● Exercise A: Return the passage of the Sims 3 thread between "## Sharnie (May 4, 2010)" and "a computer novice.", inclusive.
● Exercise B: In the Sims 3 thread, what chipset model does Sharnie list for the computer?

───── Text

# sims 3



## Sharnie (May 4, 2010)

Sorry I was wondering if the sims 3 would run on my computer. 
Mac Os x 10.5.8 
 Processor Name:	Intel Core 2 Duo
  Processor Speed:	2.4 GHz
Memory:	2 GB
free space: 94.59 gb
 Chipset Model:	GMA X3100

If I havent put up enough information - forgive me I'm a computer novice.
http://www.simprograms.com/the-sims-3-mac-requirements-now-posted/


----------



## Giaguara (May 5, 2010)

Hi Sharnie, 
It should work just fine on your system.


----------



## Sharnie (May 7, 2010)

Giaguara said:


> Hi Sharnie,
> It should work just fine on your system.



Oh great Thank you very much! I'm very excited!


----------



## sam.mark (Sep 7, 2010)

──────────
───── Excerpted data

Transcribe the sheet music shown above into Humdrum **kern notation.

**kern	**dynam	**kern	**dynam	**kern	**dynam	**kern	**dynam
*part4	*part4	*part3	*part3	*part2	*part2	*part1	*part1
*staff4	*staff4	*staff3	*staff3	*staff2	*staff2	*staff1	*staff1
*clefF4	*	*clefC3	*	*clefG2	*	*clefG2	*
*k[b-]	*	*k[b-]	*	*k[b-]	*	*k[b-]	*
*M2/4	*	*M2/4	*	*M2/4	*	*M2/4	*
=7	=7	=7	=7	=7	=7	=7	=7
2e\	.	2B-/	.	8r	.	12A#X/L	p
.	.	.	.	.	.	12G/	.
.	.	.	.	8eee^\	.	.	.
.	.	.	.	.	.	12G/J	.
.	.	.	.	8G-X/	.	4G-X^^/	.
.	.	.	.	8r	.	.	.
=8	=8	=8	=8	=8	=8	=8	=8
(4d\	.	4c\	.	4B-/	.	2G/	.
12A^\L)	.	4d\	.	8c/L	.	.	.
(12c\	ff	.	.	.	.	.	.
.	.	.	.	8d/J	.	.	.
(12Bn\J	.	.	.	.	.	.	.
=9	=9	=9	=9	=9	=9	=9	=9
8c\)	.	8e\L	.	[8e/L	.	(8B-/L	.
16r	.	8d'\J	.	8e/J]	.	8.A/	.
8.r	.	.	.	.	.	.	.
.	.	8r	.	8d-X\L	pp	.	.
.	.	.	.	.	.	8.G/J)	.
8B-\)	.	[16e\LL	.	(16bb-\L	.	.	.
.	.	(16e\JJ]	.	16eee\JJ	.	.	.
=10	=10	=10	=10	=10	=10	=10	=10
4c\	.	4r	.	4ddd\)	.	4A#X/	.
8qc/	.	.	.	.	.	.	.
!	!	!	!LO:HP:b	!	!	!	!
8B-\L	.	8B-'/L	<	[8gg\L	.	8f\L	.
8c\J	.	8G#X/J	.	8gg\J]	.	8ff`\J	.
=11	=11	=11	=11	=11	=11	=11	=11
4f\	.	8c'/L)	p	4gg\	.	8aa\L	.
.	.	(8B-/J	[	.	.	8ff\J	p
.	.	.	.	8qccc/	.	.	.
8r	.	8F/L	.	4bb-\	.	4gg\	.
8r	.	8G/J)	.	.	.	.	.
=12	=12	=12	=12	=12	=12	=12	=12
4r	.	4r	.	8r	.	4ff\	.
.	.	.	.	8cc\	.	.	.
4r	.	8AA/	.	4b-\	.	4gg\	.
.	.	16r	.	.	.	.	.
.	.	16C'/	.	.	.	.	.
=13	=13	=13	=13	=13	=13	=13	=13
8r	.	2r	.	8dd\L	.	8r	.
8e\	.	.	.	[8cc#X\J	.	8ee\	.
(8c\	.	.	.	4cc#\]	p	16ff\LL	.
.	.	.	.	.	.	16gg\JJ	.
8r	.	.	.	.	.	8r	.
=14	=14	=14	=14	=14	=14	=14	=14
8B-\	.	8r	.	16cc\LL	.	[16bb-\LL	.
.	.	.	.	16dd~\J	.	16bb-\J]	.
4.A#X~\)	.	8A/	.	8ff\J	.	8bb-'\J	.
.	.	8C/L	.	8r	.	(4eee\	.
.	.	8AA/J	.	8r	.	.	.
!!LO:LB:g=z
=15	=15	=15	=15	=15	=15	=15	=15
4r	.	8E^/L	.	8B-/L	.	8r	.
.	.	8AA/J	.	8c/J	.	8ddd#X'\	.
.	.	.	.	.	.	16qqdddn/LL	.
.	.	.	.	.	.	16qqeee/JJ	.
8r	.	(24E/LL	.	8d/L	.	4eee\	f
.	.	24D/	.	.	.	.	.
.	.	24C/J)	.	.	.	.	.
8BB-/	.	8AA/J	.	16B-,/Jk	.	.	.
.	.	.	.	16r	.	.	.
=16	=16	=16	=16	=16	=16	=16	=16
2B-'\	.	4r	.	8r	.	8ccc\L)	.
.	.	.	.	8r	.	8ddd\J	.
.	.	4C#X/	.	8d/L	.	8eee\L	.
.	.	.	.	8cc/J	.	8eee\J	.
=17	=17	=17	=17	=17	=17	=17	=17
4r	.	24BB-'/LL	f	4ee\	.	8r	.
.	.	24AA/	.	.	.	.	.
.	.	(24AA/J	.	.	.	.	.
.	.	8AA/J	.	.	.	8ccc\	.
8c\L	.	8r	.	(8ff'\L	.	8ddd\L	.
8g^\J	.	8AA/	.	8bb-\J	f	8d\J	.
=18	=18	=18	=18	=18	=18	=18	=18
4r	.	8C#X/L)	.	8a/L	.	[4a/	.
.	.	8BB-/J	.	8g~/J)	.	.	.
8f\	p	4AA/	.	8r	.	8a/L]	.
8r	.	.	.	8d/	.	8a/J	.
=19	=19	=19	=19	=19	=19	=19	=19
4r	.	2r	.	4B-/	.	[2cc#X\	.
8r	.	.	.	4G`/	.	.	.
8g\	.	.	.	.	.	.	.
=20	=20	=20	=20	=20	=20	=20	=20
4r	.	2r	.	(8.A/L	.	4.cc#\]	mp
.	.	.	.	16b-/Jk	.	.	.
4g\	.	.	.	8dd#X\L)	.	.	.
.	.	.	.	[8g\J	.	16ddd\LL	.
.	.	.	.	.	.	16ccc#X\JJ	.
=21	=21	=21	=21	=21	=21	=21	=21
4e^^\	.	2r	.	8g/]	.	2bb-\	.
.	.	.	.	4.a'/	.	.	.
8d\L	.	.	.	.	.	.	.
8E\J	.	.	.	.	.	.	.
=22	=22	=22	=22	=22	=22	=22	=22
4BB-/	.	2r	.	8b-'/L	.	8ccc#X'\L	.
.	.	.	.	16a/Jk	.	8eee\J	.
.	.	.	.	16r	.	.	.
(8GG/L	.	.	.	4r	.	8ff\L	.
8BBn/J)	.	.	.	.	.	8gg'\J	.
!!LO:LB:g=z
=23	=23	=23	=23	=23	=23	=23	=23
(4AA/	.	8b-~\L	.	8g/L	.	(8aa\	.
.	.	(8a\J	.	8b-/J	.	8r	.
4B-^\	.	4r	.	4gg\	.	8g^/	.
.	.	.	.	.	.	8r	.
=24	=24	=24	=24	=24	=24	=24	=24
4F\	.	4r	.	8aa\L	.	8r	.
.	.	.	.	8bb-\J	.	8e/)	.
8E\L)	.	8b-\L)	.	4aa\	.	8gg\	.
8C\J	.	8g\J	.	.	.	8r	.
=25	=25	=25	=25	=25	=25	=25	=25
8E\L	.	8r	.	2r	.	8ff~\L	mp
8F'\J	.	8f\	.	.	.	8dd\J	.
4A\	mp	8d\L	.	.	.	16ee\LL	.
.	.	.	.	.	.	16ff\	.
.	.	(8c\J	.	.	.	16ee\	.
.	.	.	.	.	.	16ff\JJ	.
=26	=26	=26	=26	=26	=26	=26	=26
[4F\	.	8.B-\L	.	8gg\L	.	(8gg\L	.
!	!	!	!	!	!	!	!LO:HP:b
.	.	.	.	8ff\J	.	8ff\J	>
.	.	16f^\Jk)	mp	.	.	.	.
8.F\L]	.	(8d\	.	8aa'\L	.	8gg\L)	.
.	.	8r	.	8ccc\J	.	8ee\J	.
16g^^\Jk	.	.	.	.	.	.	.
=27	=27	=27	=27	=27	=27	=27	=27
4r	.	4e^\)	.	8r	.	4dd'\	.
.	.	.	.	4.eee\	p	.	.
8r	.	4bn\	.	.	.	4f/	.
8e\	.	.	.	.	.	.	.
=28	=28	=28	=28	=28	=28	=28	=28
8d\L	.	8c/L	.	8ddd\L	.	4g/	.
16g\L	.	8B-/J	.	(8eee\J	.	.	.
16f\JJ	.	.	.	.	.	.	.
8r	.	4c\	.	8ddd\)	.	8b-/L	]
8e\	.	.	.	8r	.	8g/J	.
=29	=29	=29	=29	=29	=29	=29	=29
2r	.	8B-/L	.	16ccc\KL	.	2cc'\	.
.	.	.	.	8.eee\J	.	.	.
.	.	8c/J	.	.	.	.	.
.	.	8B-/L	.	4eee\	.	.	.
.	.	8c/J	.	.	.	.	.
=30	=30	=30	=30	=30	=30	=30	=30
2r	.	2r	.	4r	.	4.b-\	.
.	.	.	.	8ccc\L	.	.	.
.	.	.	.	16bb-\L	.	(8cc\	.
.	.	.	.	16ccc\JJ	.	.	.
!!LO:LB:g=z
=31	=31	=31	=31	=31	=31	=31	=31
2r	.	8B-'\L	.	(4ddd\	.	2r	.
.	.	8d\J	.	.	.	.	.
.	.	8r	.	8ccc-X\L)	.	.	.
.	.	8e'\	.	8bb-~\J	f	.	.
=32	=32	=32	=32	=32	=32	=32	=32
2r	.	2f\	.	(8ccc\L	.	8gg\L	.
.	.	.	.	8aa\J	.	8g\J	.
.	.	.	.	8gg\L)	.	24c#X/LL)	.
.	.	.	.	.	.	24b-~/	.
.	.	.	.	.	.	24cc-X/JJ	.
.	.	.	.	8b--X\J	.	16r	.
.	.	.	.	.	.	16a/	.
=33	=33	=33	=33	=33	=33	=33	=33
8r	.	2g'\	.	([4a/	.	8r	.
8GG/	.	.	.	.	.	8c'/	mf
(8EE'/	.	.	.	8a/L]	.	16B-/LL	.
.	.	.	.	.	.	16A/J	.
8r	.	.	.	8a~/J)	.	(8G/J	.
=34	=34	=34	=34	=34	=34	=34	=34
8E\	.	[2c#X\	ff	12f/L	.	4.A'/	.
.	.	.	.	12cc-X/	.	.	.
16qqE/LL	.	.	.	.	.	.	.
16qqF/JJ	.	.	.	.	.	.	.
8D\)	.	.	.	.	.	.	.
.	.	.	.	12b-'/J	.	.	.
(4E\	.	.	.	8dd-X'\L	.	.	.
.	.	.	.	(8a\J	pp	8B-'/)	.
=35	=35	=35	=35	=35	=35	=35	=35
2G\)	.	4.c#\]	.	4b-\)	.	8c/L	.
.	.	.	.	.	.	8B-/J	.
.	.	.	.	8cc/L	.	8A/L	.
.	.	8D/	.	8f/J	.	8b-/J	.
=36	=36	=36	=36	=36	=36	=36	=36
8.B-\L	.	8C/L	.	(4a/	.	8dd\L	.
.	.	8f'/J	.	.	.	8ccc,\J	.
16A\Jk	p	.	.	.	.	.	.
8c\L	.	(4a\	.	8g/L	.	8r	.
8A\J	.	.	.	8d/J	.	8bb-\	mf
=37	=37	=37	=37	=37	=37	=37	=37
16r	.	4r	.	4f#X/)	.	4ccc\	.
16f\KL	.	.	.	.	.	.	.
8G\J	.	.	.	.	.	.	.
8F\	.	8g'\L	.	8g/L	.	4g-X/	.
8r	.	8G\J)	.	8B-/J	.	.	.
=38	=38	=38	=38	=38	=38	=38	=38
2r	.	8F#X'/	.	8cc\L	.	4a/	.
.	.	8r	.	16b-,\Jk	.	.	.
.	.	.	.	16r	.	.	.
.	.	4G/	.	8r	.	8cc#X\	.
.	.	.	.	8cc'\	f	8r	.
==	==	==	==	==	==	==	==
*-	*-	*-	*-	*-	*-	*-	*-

──────────
───── Excerpted data

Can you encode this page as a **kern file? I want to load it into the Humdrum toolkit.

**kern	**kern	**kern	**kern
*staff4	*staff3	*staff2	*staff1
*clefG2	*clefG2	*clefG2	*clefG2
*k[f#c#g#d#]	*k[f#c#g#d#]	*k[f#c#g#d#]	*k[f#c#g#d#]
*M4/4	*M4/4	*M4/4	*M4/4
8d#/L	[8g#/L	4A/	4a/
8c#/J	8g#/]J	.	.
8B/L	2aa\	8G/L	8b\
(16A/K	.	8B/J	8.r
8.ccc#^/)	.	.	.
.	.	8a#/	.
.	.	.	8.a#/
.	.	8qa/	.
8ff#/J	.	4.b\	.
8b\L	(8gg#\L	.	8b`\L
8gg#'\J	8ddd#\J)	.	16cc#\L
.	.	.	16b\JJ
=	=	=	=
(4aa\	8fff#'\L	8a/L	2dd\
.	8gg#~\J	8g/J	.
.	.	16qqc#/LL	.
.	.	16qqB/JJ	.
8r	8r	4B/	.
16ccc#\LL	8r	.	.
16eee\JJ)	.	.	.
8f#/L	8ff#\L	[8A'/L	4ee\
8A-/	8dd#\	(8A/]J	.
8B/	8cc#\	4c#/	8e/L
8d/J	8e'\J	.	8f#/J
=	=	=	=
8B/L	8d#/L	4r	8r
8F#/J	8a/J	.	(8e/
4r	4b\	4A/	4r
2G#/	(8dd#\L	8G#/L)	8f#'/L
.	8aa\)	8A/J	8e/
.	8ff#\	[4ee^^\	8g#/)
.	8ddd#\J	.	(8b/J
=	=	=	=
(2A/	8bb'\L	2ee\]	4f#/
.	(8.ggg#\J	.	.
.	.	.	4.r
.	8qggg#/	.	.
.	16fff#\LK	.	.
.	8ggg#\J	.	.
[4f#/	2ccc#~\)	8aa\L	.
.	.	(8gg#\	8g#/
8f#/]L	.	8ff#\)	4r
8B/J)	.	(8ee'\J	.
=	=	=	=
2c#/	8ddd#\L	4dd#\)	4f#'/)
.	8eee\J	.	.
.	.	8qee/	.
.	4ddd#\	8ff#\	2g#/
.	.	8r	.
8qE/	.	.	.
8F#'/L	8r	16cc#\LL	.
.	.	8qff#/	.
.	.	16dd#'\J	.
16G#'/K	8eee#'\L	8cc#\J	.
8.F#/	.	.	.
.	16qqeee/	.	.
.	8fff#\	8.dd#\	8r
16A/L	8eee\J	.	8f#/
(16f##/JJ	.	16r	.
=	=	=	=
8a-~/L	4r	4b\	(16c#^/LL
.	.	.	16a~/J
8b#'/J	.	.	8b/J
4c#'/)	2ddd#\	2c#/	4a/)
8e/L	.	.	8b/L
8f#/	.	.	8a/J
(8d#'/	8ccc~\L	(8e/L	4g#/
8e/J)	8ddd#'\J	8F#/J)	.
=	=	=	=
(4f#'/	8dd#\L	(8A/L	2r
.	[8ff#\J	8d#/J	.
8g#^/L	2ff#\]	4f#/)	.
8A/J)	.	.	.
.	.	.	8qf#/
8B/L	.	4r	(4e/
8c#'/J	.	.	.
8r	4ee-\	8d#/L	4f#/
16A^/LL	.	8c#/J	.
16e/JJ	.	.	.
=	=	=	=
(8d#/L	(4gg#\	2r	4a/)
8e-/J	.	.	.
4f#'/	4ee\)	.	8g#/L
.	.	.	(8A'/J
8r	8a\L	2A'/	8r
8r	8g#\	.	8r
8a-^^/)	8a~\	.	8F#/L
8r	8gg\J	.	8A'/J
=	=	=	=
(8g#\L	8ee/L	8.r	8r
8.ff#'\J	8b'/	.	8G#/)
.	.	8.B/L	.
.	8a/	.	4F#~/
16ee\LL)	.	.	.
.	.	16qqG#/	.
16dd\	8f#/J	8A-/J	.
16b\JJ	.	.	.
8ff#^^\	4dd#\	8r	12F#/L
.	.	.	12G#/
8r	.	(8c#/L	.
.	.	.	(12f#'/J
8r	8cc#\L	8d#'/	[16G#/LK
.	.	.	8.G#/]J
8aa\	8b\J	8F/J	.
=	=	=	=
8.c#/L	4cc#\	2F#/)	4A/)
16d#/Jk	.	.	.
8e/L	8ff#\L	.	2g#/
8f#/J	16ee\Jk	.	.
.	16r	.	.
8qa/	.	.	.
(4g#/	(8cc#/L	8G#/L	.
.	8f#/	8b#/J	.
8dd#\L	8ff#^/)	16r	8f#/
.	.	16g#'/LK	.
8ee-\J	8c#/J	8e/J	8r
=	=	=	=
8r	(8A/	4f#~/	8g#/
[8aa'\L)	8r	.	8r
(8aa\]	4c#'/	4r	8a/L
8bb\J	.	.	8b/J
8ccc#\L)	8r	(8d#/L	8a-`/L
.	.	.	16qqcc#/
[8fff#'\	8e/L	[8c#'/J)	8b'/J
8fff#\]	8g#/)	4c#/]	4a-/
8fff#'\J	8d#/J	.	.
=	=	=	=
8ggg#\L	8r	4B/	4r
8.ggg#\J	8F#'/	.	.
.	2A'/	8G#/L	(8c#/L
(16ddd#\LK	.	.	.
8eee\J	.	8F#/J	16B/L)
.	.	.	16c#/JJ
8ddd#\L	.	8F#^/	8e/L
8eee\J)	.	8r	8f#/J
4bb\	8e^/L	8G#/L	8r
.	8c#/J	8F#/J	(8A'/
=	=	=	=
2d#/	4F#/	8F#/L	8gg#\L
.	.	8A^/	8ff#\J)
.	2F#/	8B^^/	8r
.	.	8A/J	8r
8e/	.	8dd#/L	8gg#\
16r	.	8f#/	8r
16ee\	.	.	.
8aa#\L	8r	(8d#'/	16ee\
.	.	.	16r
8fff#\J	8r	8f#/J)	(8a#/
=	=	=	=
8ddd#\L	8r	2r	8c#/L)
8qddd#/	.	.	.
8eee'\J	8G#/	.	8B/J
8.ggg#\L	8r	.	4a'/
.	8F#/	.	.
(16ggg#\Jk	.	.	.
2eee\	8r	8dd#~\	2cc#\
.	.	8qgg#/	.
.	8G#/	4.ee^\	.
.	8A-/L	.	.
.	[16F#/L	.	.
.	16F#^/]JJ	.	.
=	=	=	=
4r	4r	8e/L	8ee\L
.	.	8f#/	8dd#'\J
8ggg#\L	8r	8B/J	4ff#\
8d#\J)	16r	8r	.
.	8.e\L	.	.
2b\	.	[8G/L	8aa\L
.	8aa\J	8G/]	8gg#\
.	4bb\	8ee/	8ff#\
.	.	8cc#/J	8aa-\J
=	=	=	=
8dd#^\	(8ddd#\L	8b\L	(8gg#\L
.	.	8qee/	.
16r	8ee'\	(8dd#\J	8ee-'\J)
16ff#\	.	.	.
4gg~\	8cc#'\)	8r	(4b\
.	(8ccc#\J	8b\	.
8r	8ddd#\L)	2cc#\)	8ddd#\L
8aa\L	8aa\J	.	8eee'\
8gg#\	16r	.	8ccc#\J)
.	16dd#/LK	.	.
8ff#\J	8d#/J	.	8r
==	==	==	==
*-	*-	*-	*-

──────────

● Exercise result A:
## Sharnie (May 4, 2010)

Sorry I was wondering if the sims 3 would run on my computer. 
Mac Os x 10.5.8 
 Processor Name:	Intel Core 2 Duo
  Processor Speed:	2.4 GHz
Memory:	2 GB
free space: 94.59 gb
 Chipset Model:	GMA X3100

If I havent put up enough information - forgive me I'm a computer novice.

● Exercise result B: GMA X3100